## DATA PROVIDED:
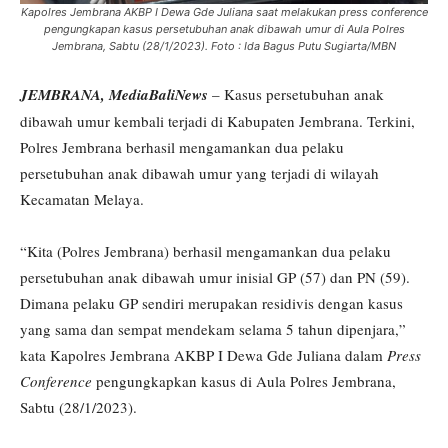
Kapolres Jembrana AKBP I Dewa Gde Juliana saat melakukan press conference
pengungkapan kasus persetubuhan anak dibawah umur di Aula Polres
Jembrana, Sabtu (28/1/2023). Foto : Ida Bagus Putu Sugiarta/MBN
JEMBRANA, MediaBaliNews
– Kasus persetubuhan anak
dibawah umur kembali terjadi di Kabupaten Jembrana. Terkini,
Polres Jembrana berhasil mengamankan dua pelaku
persetubuhan anak dibawah umur yang terjadi di wilayah
Kecamatan Melaya.
“Kita (Polres Jembrana) berhasil mengamankan dua pelaku
persetubuhan anak dibawah umur inisial GP (57) dan PN (59).
Dimana pelaku GP sendiri merupakan residivis dengan kasus
yang sama dan sempat mendekam selama 5 tahun dipenjara,”
kata Kapolres Jembrana AKBP I Dewa Gde Juliana dalam
Press
Conference
pengungkapkan kasus di Aula Polres Jembrana,
Sabtu (28/1/2023).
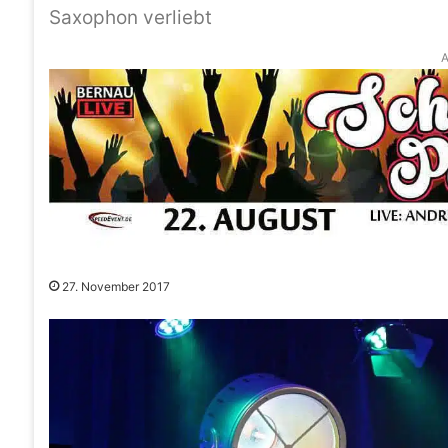
Saxophon verliebt
A
27. November 2017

## WHAT YOU ARE ASKED TO DO:
Can you gather every line of the material above that contains the string "umur", counting only matches with the same capitalization?

## WRITTEN ANSWER:
pengungkapan kasus persetubuhan anak dibawah umur di Aula Polres
dibawah umur kembali terjadi di Kabupaten Jembrana. Terkini,
persetubuhan anak dibawah umur yang terjadi di wilayah
persetubuhan anak dibawah umur inisial GP (57) dan PN (59).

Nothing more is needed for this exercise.